WHAT YOU NEED TO DO -
Display every line of the material below that contains the string "lens".

COLLECTED DATA -
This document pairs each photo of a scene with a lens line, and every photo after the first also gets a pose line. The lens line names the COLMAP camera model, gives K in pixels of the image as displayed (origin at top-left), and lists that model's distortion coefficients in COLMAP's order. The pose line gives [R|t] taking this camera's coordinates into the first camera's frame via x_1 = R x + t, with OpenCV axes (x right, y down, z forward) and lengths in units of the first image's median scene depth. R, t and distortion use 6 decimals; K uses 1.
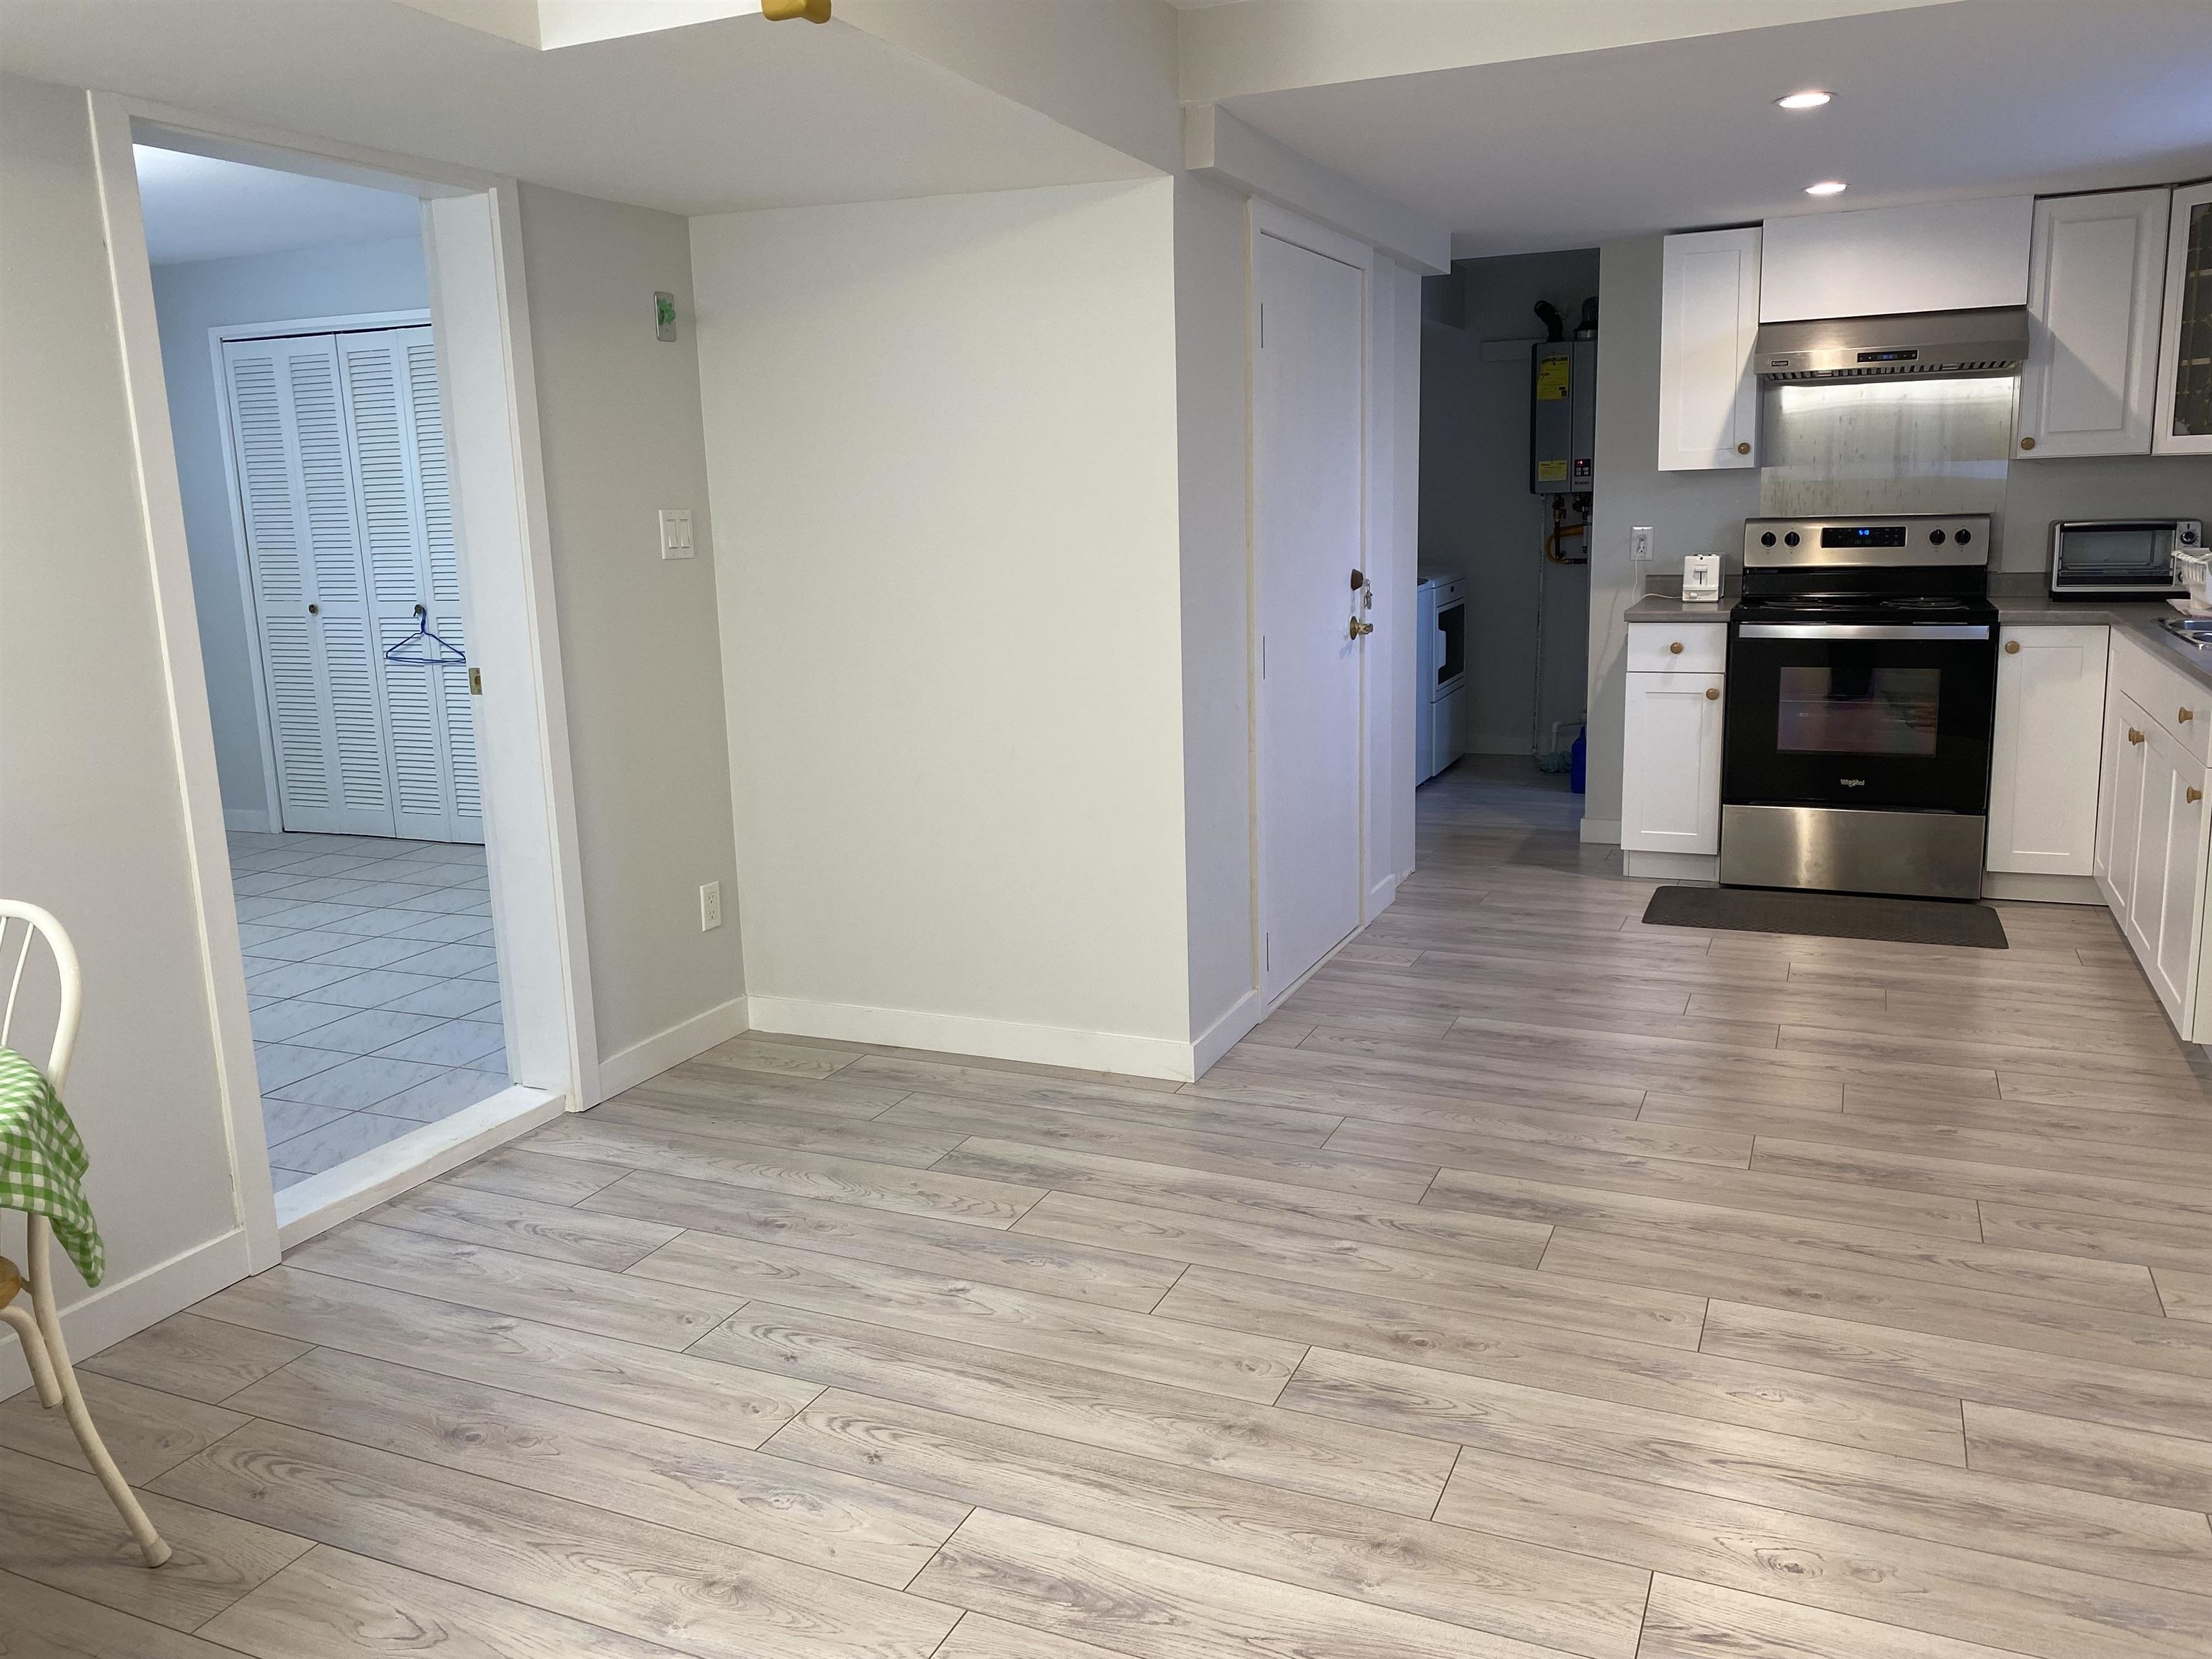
lens RADIAL K [[1703.6, 0, 1113.9], [0, 1703.6, 824.9], [0, 0, 1]] dist [0.041434, -0.036332]
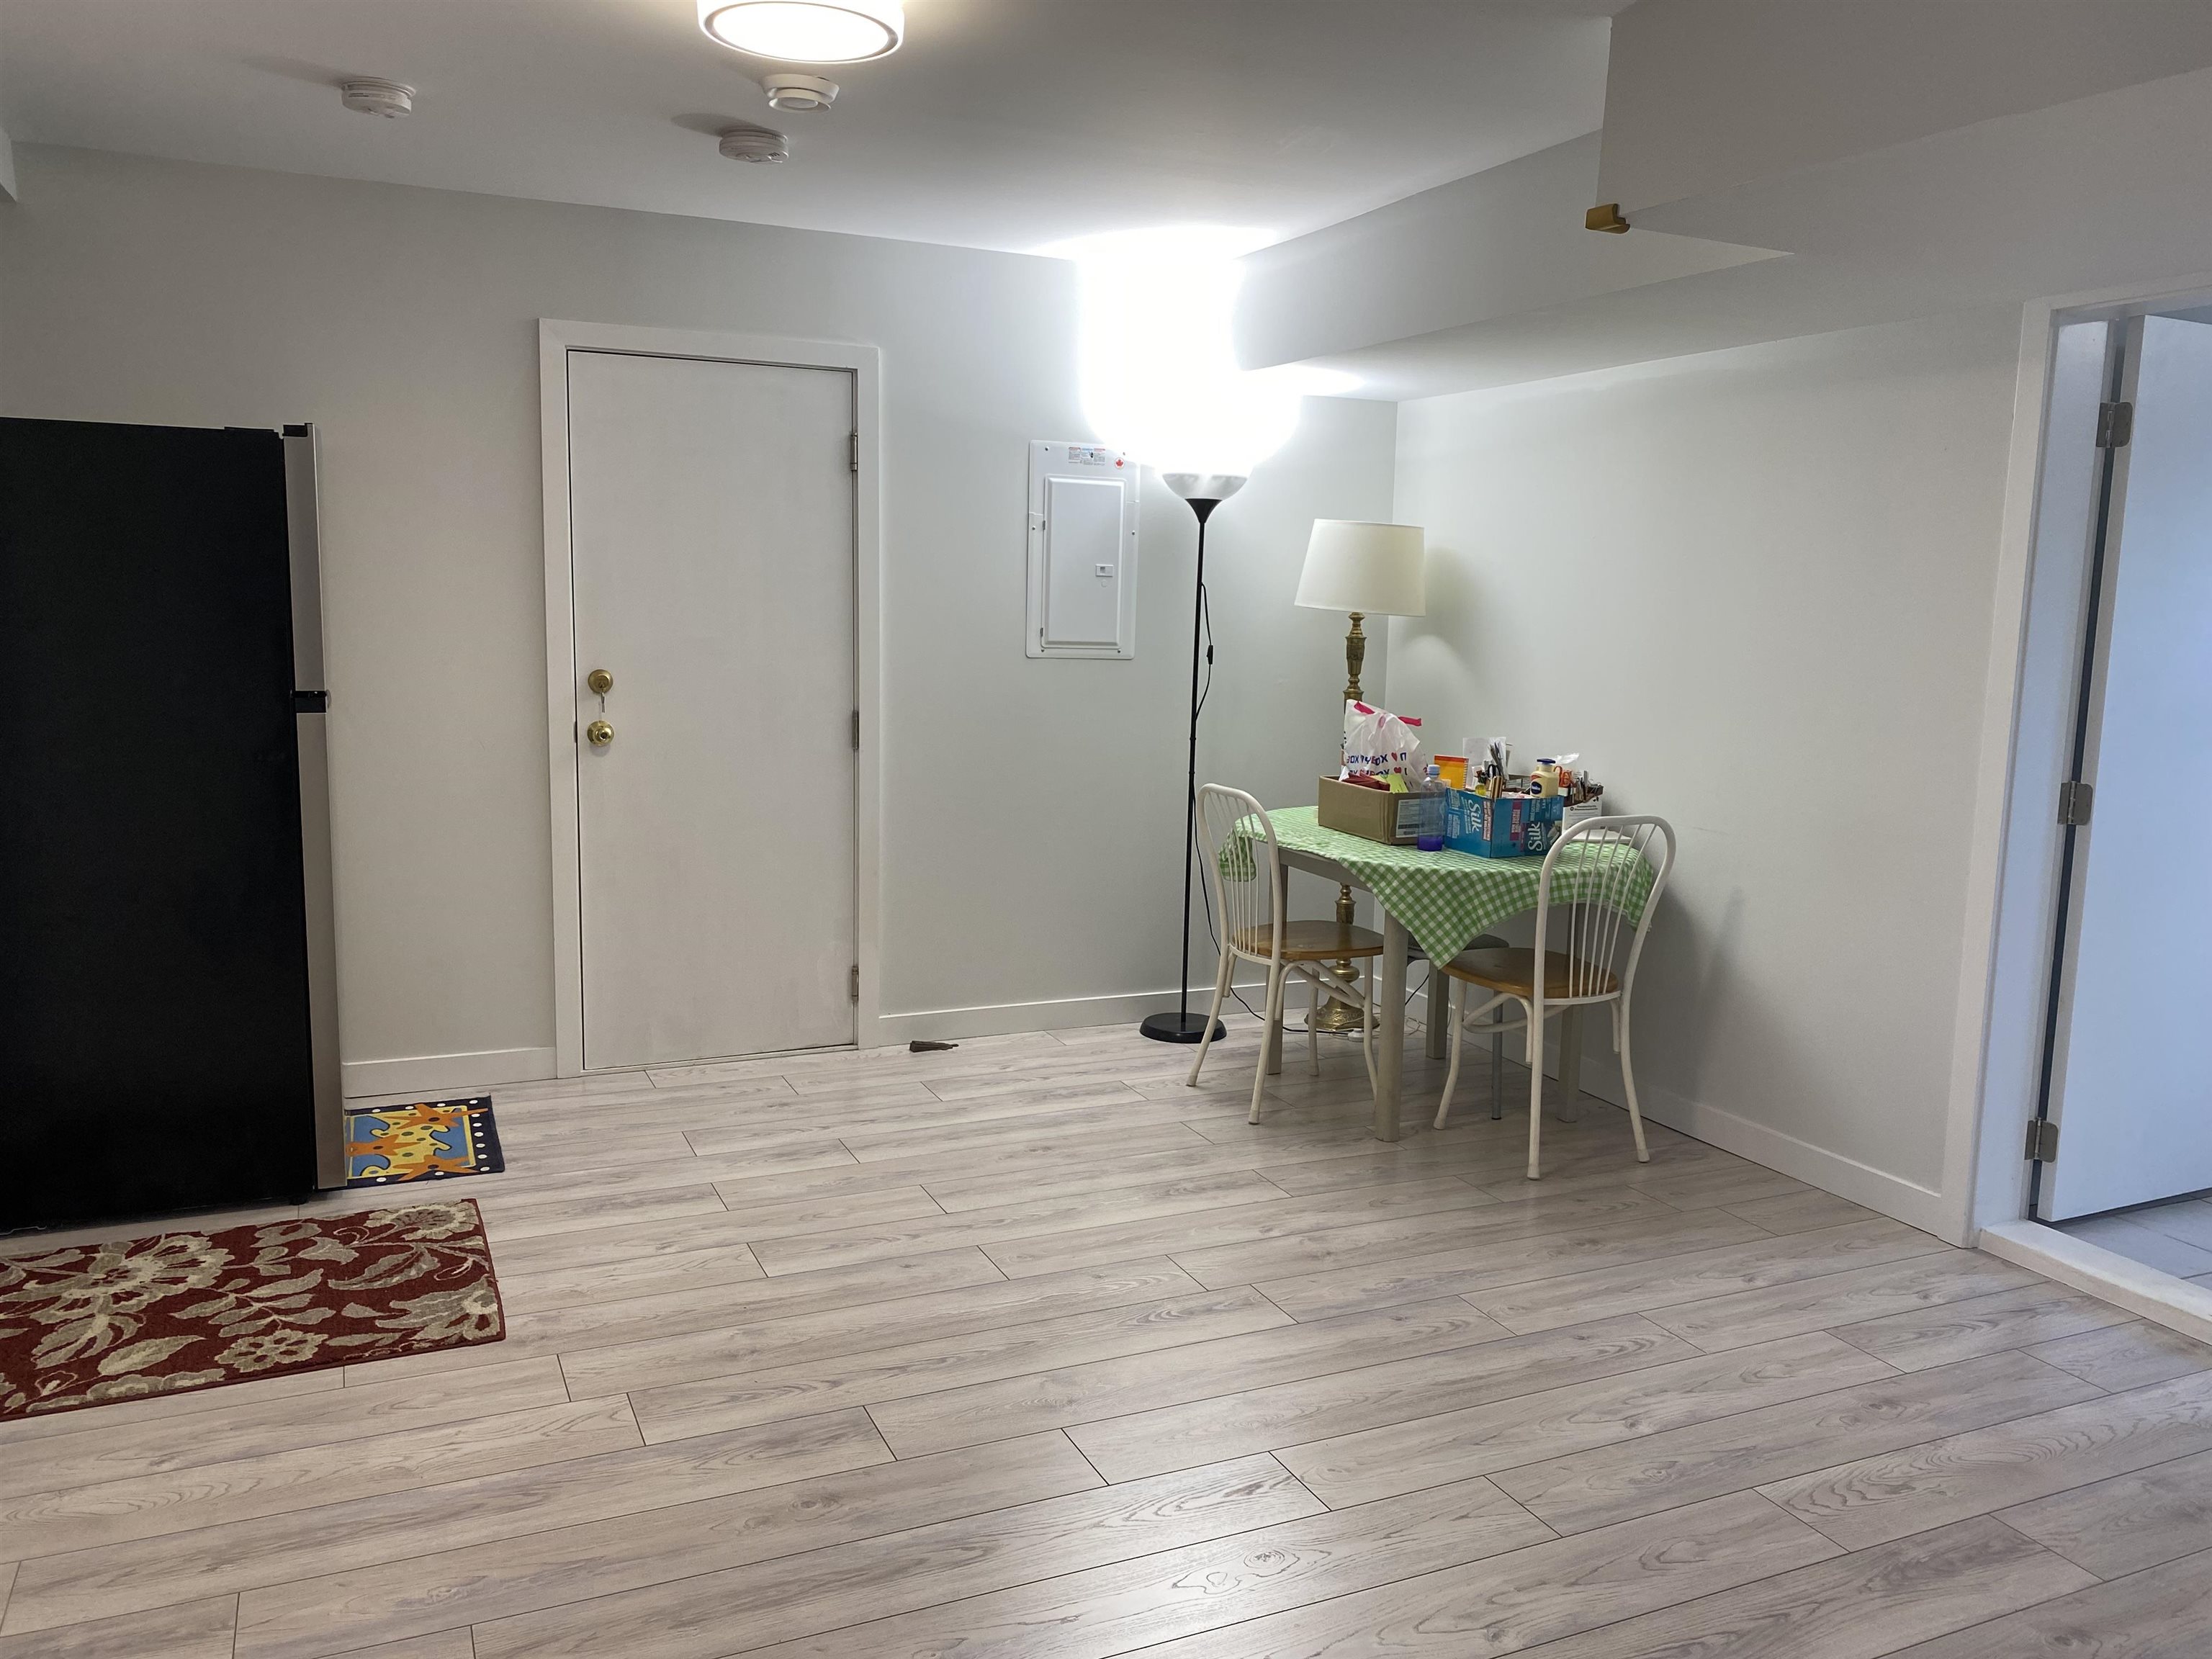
lens RADIAL K [[1703.6, 0, 1114.0], [0, 1703.6, 828.6], [0, 0, 1]] dist [0.041434, -0.036332]
pose [[-0.670660, 0.113864, -0.732973, 0.796562], [-0.150343, 0.946772, 0.284638, -0.288867], [0.726369, 0.301093, -0.617844, 1.295470]]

ANSWER -
This document pairs each photo of a scene with a lens line, and every photo after the first also gets a pose line. The lens line names the COLMAP camera model, gives K in pixels of the image as displayed (origin at top-left), and lists that model's distortion coefficients in COLMAP's order. The pose line gives [R|t] taking this camera's coordinates into the first camera's frame via x_1 = R x + t, with OpenCV axes (x right, y down, z forward) and lengths in units of the first image's median scene depth. R, t and distortion use 6 decimals; K uses 1.
lens RADIAL K [[1703.6, 0, 1113.9], [0, 1703.6, 824.9], [0, 0, 1]] dist [0.041434, -0.036332]
lens RADIAL K [[1703.6, 0, 1114.0], [0, 1703.6, 828.6], [0, 0, 1]] dist [0.041434, -0.036332]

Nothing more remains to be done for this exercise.